DOCUMENT PASSAGE ::
== Segment start ==

ITV Tyne Tees & Border
- Type: Region of a television network
- Branding: ITV1
- Country: England and Scotland
- First air date: 25 February 2009; 16 years ago
- Headquarters: Gateshead
- Area: Tyne Tees County Durham; Northumberland; North Yorkshire (North); Tyne and Wear; Border Cumbria (excluding Furness); Dumfries and Galloway; Scottish Borders;
- Owner: ITV plc
- Dissolved: 15 September 2013 (as merged region; shared production continues)
- Affiliation: ITV
- Official website: ITV Tyne Tees; ITV Border;
- Replaced: ITV Tyne Tees; ITV Border;
- Replaced by: ITV Tyne Tees; ITV Border; (shared production from Gateshead continues);

= ITV Tyne Tees & Border =

British regional television producer

ITV Tyne Tees & Border is the producer of regional programming for the ITV Tyne Tees and ITV Border franchises. Between 2009 and 2013, the two regions were merged into a single region (although still with two franchises). Since 2013, each region receives its own regional service, but both services use the same studios and presenters.

==Overview==
The news service transmits to a vast area – northern and central Cumbria, County Durham, Dumfries and Galloway, Northumberland, North Yorkshire, the Scottish Borders and Tyne and Wear.

The news services continue to be produced and broadcast from headquarters in Gateshead with reporters also based at bureaux in Billingham, Carlisle, Edinburgh and Selkirk. Additional bureaux were formerly also at the University of Sunderland and York.

==History==
The dual news service was launched on Wednesday 25 February 2009, shortly after the broadcasting regulator Ofcom gave ITV plc the go-ahead to merge two regions, ITV Tyne Tees and ITV Border.

== Segment end ==

YOUR TASKS ::
A. Using the ITV Tyne Tees & Border text, answer these questions:
(i) Which town is the producer's headquarters?
(ii) At which four bureaux are its reporters based?
(iii) On what date did the dual news service launch?
B. Write the next part of the ITV Tyne Tees & Border text, starting after its final sentence.

DATA EXTRACT ::
== Segment start ==

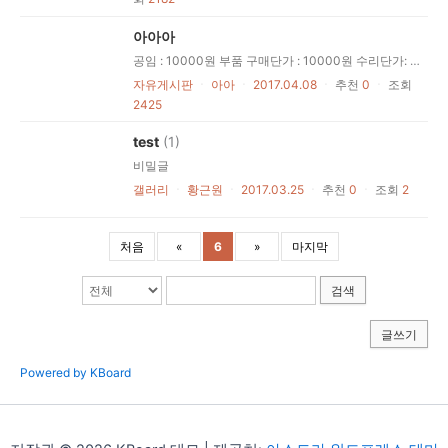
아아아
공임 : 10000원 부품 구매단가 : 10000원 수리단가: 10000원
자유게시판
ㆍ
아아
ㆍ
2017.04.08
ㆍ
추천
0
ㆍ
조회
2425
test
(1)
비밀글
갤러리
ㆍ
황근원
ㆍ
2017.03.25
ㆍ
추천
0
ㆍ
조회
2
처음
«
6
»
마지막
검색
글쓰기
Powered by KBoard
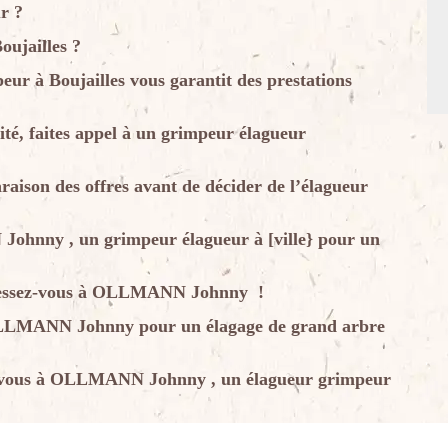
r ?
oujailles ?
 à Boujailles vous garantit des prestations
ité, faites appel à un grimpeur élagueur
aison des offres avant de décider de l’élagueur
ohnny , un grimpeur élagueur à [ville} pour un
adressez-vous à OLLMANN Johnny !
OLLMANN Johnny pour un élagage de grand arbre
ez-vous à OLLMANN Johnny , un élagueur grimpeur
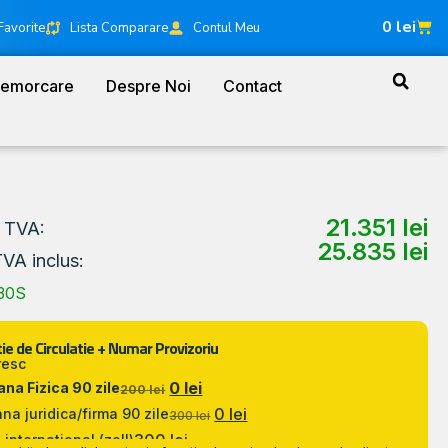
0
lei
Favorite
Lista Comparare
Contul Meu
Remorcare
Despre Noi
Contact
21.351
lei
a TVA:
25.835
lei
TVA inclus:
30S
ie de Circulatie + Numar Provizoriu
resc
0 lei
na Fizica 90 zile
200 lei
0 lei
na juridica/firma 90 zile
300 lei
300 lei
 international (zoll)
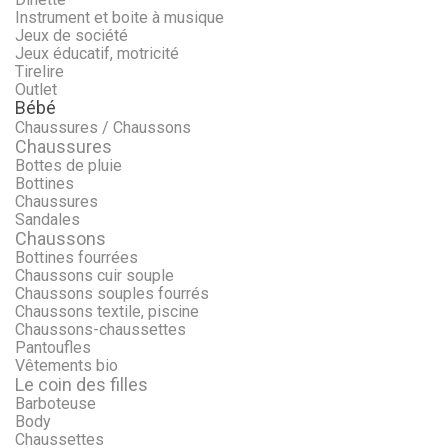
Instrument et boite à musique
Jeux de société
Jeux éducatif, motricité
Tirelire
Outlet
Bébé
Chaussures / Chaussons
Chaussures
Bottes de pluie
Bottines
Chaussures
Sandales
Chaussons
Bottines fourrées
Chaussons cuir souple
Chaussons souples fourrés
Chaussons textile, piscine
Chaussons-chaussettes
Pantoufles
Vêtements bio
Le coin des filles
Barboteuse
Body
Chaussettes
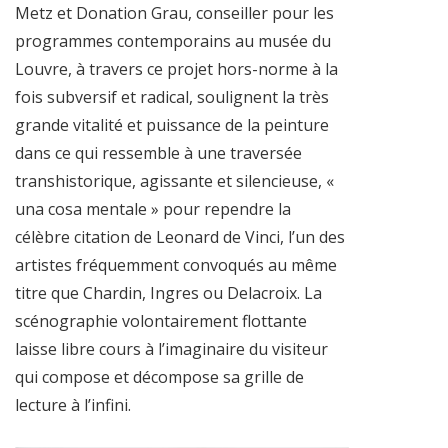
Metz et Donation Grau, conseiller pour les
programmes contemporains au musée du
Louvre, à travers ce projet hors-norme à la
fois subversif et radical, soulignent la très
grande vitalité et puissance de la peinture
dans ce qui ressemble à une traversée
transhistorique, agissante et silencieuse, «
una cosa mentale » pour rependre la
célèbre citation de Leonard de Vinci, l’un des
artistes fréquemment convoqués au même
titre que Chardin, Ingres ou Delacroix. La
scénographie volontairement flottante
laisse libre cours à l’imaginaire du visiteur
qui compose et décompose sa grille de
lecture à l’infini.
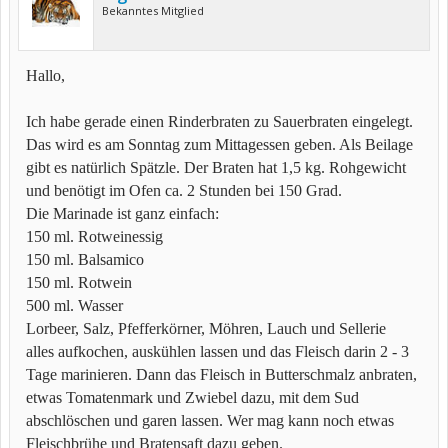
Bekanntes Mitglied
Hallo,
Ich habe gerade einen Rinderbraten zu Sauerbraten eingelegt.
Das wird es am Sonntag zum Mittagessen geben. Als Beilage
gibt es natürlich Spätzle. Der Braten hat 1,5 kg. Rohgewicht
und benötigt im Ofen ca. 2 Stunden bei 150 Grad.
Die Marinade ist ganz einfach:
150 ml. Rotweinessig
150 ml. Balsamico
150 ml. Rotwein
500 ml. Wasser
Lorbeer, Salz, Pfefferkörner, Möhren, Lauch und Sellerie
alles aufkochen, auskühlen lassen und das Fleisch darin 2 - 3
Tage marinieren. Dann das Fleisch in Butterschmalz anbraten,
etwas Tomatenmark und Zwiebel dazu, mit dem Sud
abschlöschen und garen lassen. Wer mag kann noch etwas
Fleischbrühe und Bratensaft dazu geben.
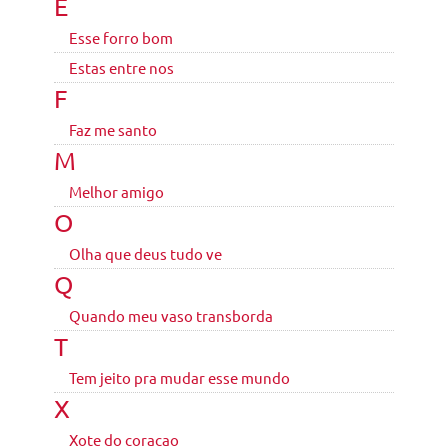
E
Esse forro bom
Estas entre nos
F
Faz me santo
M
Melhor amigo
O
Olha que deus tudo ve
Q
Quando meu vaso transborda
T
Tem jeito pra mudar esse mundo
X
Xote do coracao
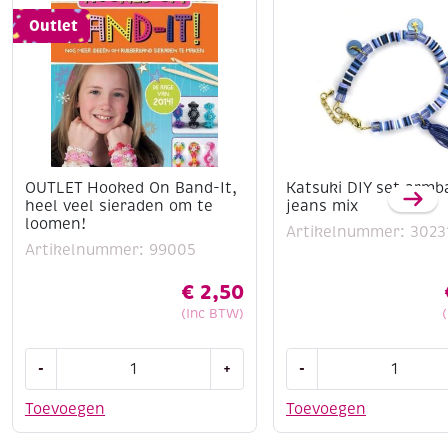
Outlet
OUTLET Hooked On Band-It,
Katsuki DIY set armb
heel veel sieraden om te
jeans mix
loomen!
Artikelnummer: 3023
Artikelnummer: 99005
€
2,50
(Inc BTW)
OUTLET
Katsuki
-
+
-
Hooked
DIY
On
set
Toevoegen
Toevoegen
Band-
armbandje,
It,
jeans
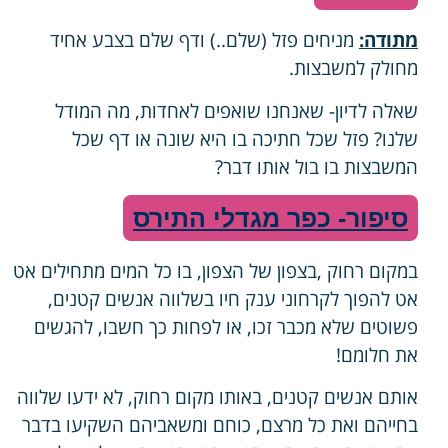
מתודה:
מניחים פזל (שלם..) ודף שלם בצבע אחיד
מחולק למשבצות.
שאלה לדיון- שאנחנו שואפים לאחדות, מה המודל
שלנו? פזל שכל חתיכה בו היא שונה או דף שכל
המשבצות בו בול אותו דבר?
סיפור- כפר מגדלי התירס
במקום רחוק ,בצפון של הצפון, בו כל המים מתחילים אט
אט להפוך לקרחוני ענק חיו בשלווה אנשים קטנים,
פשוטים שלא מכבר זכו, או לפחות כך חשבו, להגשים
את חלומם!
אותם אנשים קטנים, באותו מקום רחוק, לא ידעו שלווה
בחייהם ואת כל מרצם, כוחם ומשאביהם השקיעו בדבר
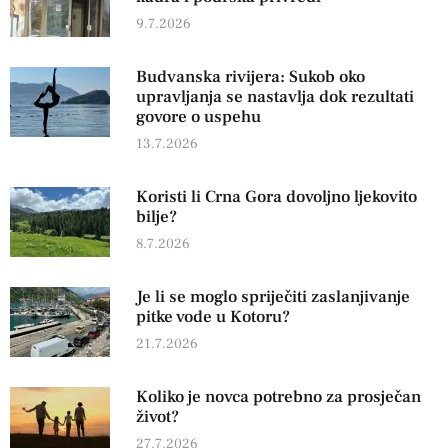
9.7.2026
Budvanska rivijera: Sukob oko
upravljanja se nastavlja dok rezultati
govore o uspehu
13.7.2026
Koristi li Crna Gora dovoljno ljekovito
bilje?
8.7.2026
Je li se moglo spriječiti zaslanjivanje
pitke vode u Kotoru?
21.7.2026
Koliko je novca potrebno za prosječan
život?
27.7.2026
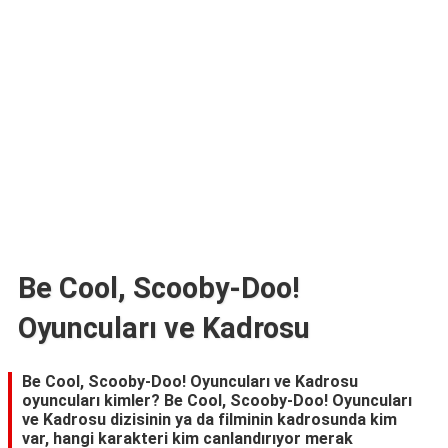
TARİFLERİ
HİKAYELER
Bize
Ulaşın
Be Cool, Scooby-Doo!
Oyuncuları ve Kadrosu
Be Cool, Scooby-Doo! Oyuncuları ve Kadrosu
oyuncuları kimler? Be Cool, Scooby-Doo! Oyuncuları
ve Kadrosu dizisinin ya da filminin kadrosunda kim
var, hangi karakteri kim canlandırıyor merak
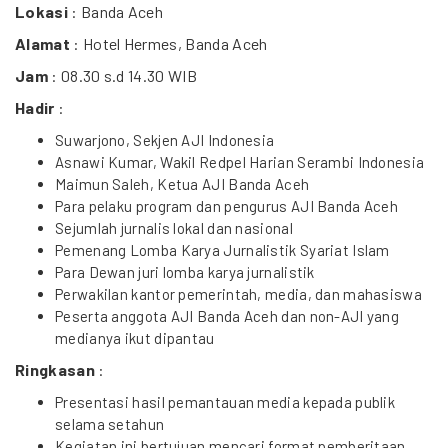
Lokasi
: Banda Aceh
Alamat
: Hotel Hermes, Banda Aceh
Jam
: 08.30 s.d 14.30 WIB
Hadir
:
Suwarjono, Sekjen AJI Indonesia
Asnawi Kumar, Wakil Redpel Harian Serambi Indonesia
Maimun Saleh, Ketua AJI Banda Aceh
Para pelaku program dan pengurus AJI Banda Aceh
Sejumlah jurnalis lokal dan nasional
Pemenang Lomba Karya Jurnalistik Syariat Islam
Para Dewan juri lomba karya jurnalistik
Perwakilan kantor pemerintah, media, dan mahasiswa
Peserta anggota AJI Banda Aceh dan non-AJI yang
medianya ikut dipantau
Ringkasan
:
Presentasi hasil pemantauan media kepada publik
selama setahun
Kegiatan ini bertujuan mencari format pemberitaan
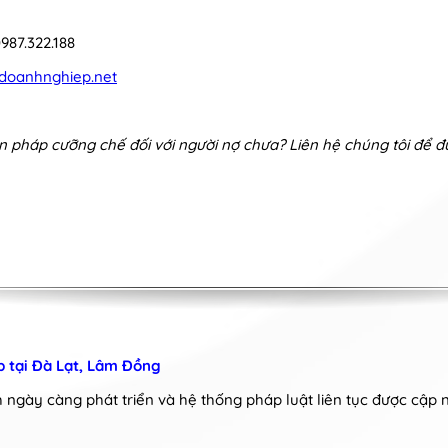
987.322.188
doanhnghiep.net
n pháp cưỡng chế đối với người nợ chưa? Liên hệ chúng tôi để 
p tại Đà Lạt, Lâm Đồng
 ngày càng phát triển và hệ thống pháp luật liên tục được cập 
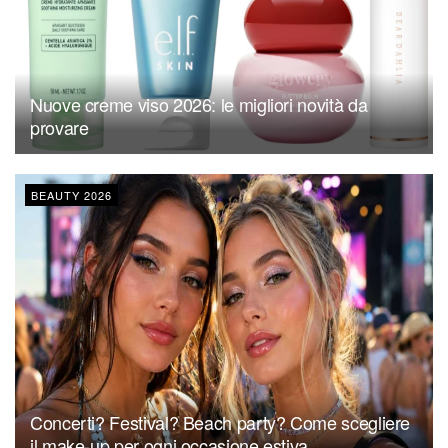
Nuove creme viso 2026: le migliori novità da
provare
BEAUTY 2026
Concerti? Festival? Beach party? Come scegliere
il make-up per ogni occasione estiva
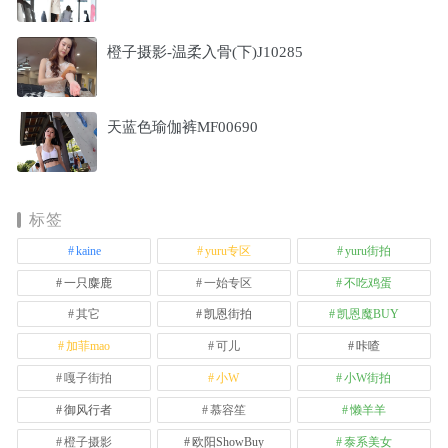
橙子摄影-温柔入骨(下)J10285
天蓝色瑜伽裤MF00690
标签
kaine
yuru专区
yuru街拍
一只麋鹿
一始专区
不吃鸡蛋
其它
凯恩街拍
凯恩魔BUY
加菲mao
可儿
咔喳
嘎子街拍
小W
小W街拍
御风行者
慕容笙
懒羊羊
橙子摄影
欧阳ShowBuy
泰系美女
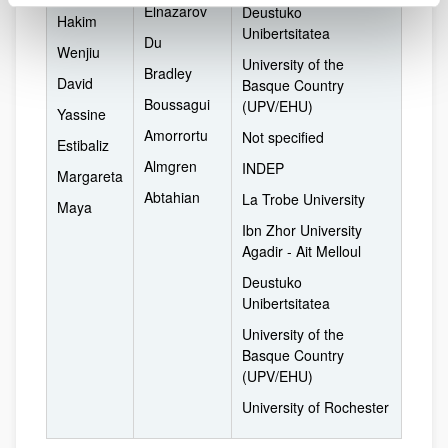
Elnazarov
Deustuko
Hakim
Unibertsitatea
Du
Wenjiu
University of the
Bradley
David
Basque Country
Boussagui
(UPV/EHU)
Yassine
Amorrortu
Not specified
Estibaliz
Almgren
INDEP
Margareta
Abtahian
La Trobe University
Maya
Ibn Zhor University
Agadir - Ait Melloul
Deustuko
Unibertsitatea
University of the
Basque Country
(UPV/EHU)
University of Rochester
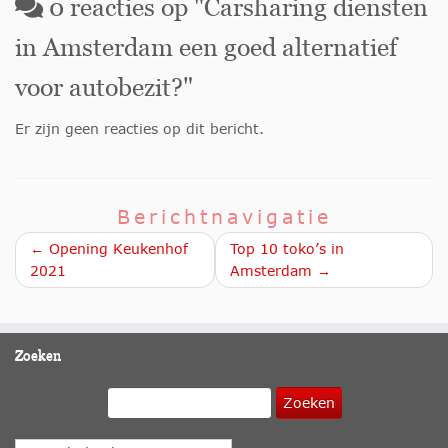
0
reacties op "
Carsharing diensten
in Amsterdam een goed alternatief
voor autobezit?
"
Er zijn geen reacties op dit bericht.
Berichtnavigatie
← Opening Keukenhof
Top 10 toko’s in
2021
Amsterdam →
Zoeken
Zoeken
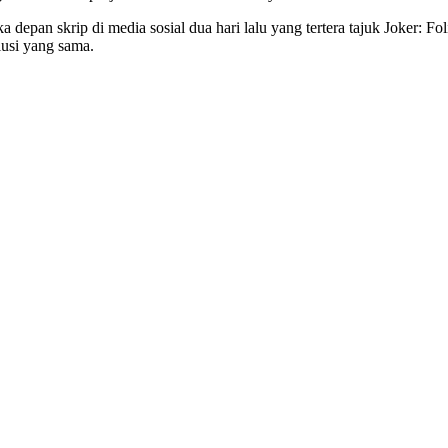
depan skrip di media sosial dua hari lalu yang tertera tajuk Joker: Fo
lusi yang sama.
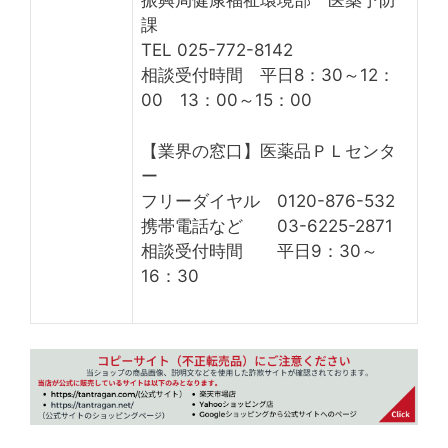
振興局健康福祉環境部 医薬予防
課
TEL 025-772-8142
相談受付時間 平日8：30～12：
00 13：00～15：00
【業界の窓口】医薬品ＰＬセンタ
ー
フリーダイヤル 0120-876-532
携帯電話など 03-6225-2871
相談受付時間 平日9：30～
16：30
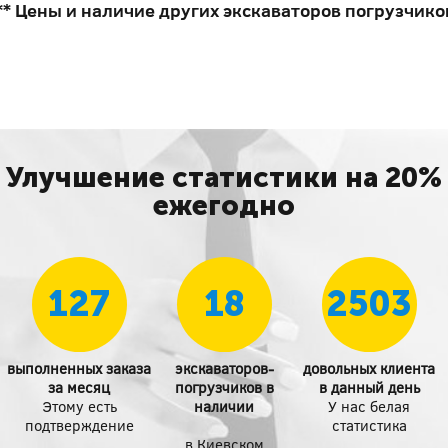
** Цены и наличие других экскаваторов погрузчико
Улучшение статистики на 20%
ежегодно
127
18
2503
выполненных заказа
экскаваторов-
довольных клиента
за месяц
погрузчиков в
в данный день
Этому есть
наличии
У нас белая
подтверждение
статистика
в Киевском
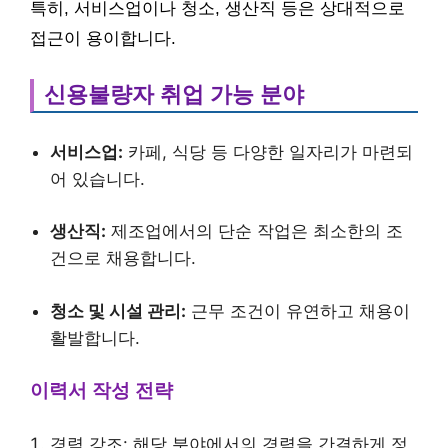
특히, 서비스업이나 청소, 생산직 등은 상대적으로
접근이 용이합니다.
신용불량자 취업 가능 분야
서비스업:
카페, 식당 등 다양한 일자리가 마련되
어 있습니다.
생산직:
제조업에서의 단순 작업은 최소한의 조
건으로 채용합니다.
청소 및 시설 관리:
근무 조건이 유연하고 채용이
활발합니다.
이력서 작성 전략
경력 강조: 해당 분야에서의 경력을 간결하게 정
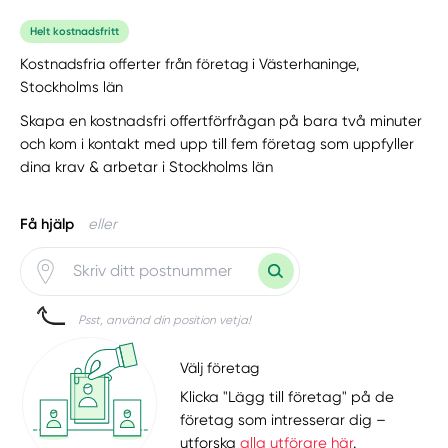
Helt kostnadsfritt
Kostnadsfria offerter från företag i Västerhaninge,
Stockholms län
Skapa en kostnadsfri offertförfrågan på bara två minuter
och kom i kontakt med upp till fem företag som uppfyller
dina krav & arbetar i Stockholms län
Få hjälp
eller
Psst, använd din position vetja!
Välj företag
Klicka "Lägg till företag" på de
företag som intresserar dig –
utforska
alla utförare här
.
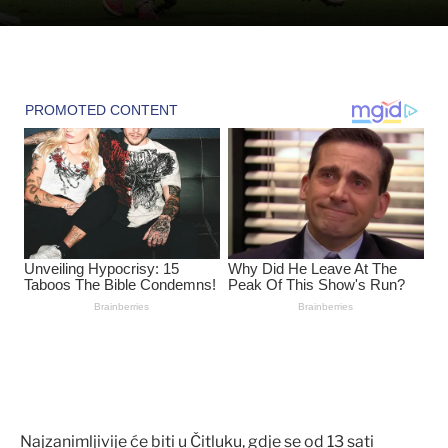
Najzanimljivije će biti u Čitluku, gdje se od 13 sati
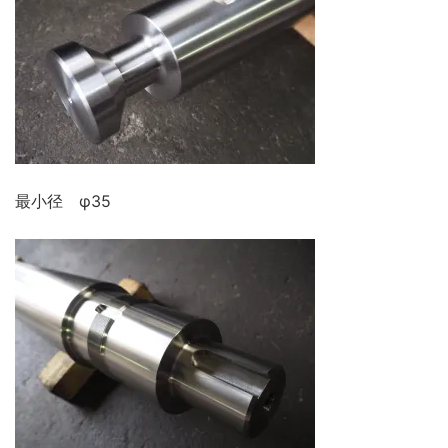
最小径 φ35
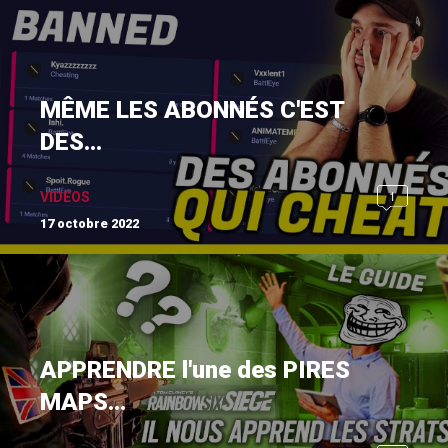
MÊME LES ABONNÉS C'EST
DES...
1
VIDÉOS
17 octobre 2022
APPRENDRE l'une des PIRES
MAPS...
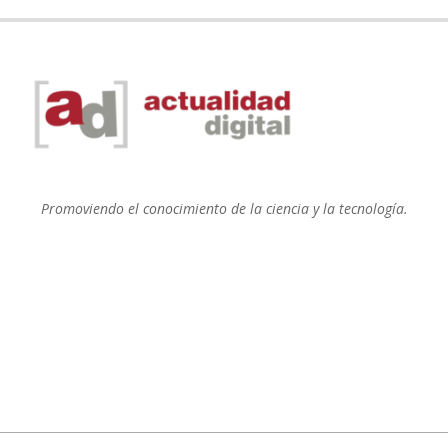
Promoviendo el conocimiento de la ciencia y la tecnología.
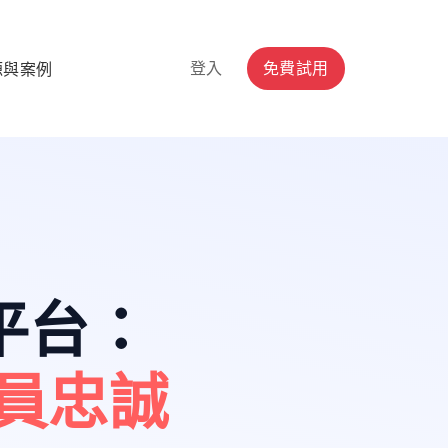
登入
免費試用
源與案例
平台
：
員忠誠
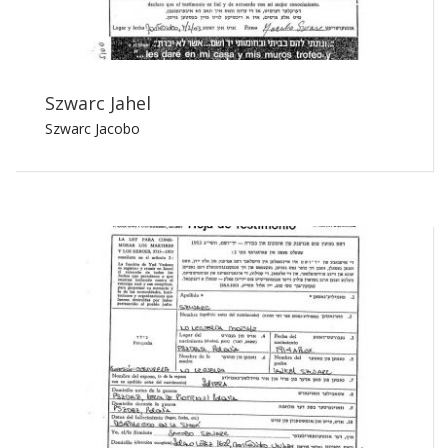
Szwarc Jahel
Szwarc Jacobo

== Segment end ==

ANSWERS TO THE EXERCISE ::
A.
(i) Gateshead
(ii) Billingham, Carlisle, Edinburgh and Selkirk
(iii) Wednesday 25 February 2009

B.
North East Tonight and Lookaround titles were retained for the 6pm programme and late bulletin each weekday, whilst shorter bulletins were known simply as Tyne Tees & Border News. On 14 January 2013, the "Tyne Tees" news service rebranded as ITV News Tyne Tees with the "Border" news service Lookaround retained. Pan-regional bulletins were then branded as ITV News Tyne Tees & Border while the existing Tyne Tees monthly political programme Around the House now also incorporates the Border region.

The service covered the Isle of Man until Thursday 16 July 2009 when Granada Reports (the ITV Granada region) took over coverage of the Crown dependency.

The news service was selected in November 2009 to be one of the pilot areas for the provision of the new Independently Funded News Consortia proposed by Ofcom, however the plan was scrapped in June 2010.

The amalgamated region was heavily criticised due to a lack of coverage for viewers in the South of Scotland.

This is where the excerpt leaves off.